__Exercise requirements__:
Show each line of the records in which the word "CROSS" occurs.

Start of Material supplied

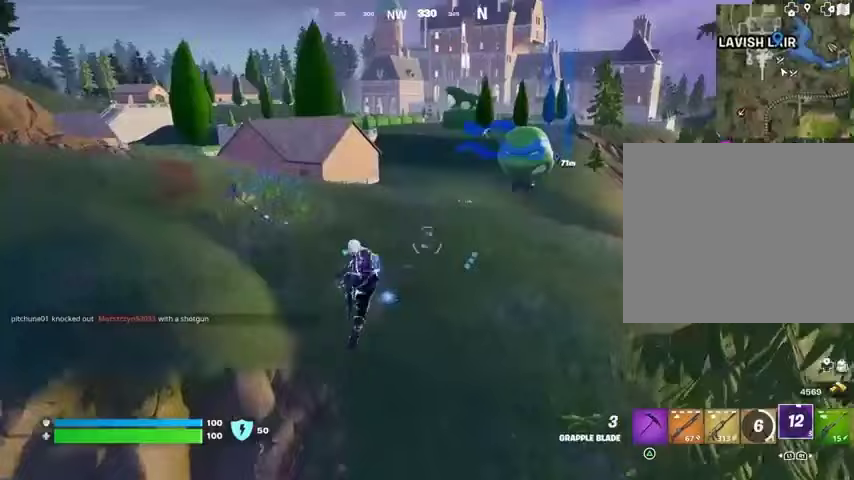
{"buttons": [], "left_stick": "up", "right_stick": "center", "events": [[333, "left_stick", "up"]]}
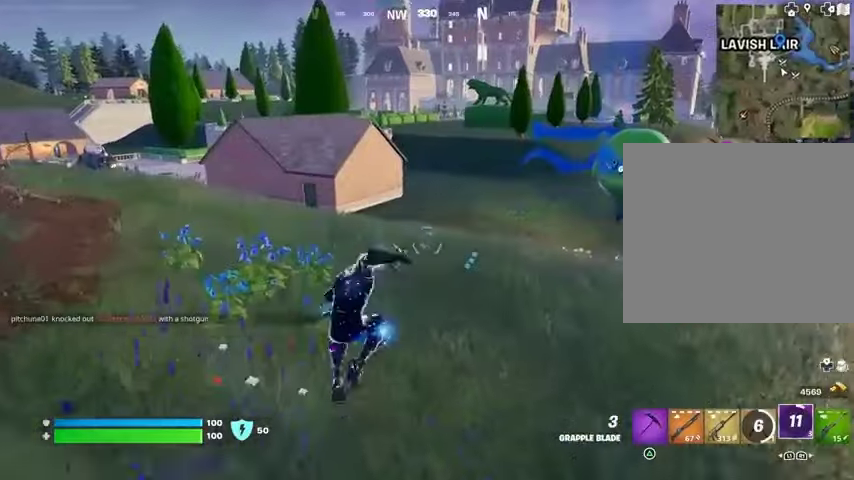
{"buttons": [], "left_stick": "up", "right_stick": "center", "events": [[267, "R3", "down"], [333, "R3", "up"], [333, "right_stick", "left"], [433, "right_stick", "center"]]}
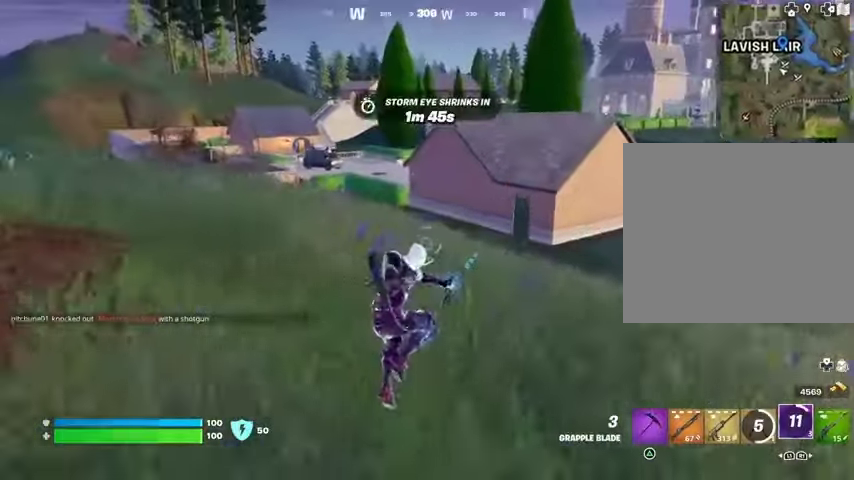
{"buttons": ["CROSS"], "left_stick": "up", "right_stick": "center", "events": [[300, "right_stick", "up-right"], [367, "right_stick", "center"], [500, "CROSS", "down"]]}
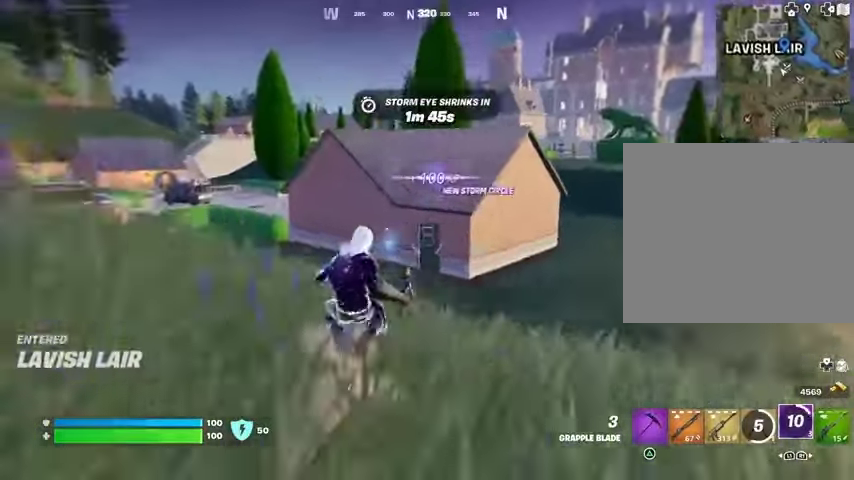
{"buttons": [], "left_stick": "up-left", "right_stick": "center", "events": [[67, "CROSS", "up"], [333, "left_stick", "up-left"]]}
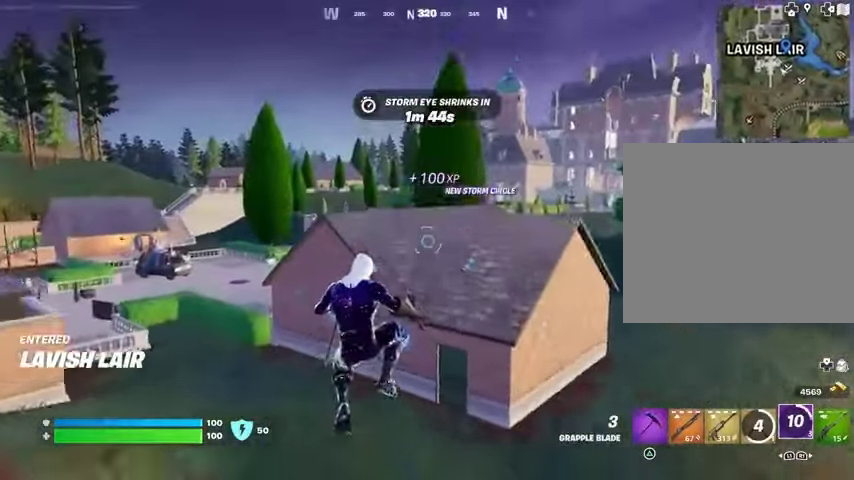
{"buttons": [], "left_stick": "up-right", "right_stick": "center", "events": [[200, "R3", "down"], [267, "left_stick", "up"], [300, "R3", "up"], [367, "left_stick", "up-right"], [367, "right_stick", "left"], [500, "right_stick", "center"]]}
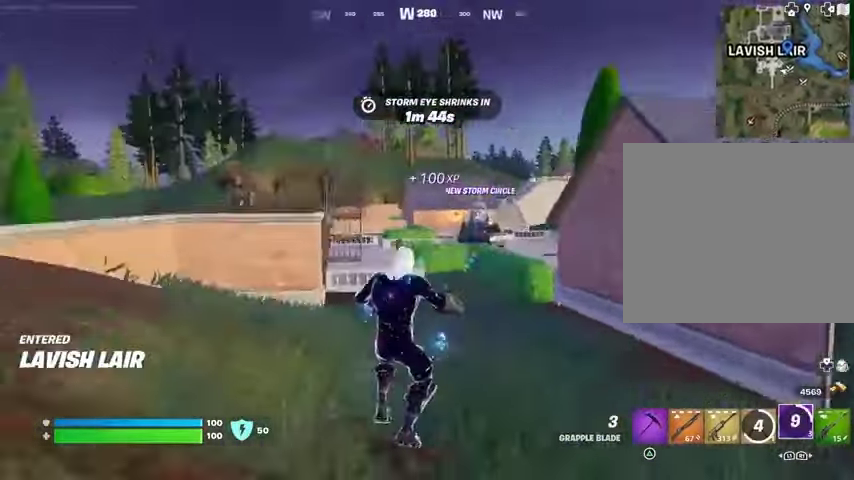
{"buttons": [], "left_stick": "up", "right_stick": "center", "events": [[200, "right_stick", "right"], [267, "L3", "down"], [333, "CROSS", "down"], [367, "L3", "up"], [367, "left_stick", "up"], [400, "right_stick", "center"], [433, "CROSS", "up"]]}
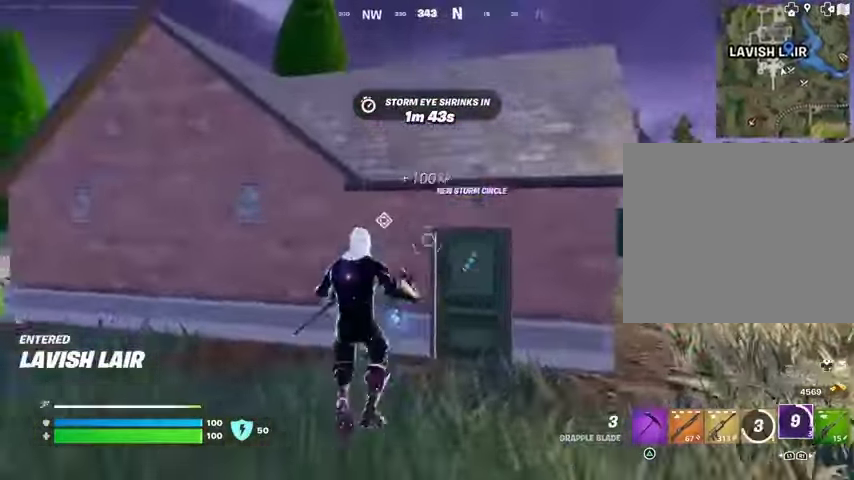
{"buttons": ["CROSS"], "left_stick": "center", "right_stick": "center", "events": [[467, "CROSS", "down"], [500, "left_stick", "center"]]}
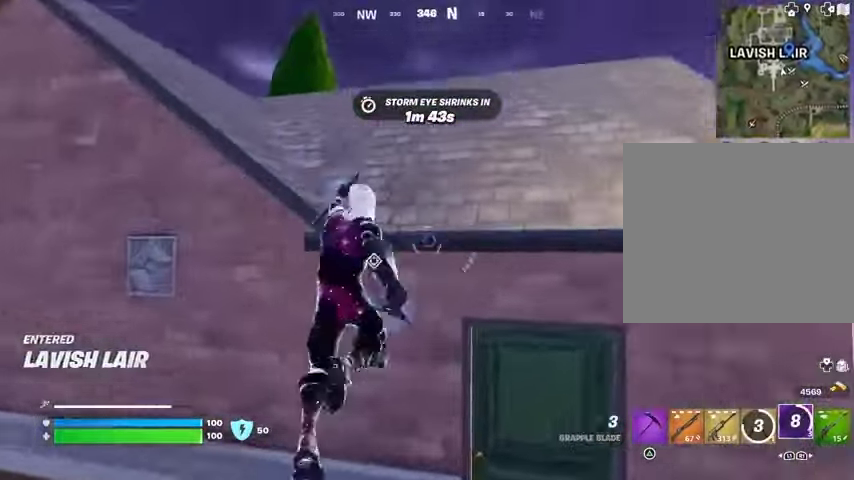
{"buttons": [], "left_stick": "up", "right_stick": "center", "events": [[67, "CROSS", "up"], [100, "CROSS", "down"], [200, "CROSS", "up"], [200, "left_stick", "up"], [267, "CROSS", "down"], [367, "CROSS", "up"]]}
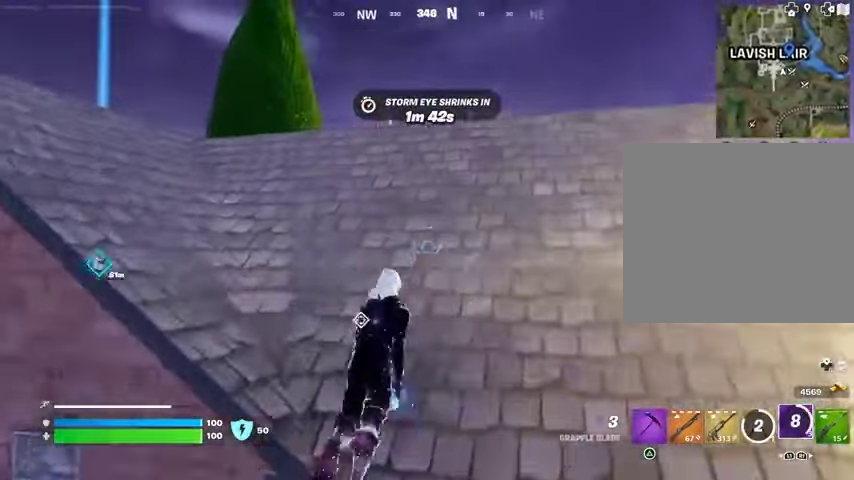
{"buttons": [], "left_stick": "up-left", "right_stick": "center", "events": [[33, "left_stick", "up-right"], [133, "right_stick", "down-left"], [267, "right_stick", "center"], [300, "L3", "down"], [367, "L3", "up"], [367, "right_stick", "right"], [433, "left_stick", "up-left"], [500, "right_stick", "center"]]}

End of Material supplied

__Your solution__:
{"buttons": ["CROSS"], "left_stick": "up", "right_stick": "center", "events": [[300, "right_stick", "up-right"], [367, "right_stick", "center"], [500, "CROSS", "down"]]}
{"buttons": [], "left_stick": "up-left", "right_stick": "center", "events": [[67, "CROSS", "up"], [333, "left_stick", "up-left"]]}
{"buttons": [], "left_stick": "up", "right_stick": "center", "events": [[200, "right_stick", "right"], [267, "L3", "down"], [333, "CROSS", "down"], [367, "L3", "up"], [367, "left_stick", "up"], [400, "right_stick", "center"], [433, "CROSS", "up"]]}
{"buttons": ["CROSS"], "left_stick": "center", "right_stick": "center", "events": [[467, "CROSS", "down"], [500, "left_stick", "center"]]}
{"buttons": [], "left_stick": "up", "right_stick": "center", "events": [[67, "CROSS", "up"], [100, "CROSS", "down"], [200, "CROSS", "up"], [200, "left_stick", "up"], [267, "CROSS", "down"], [367, "CROSS", "up"]]}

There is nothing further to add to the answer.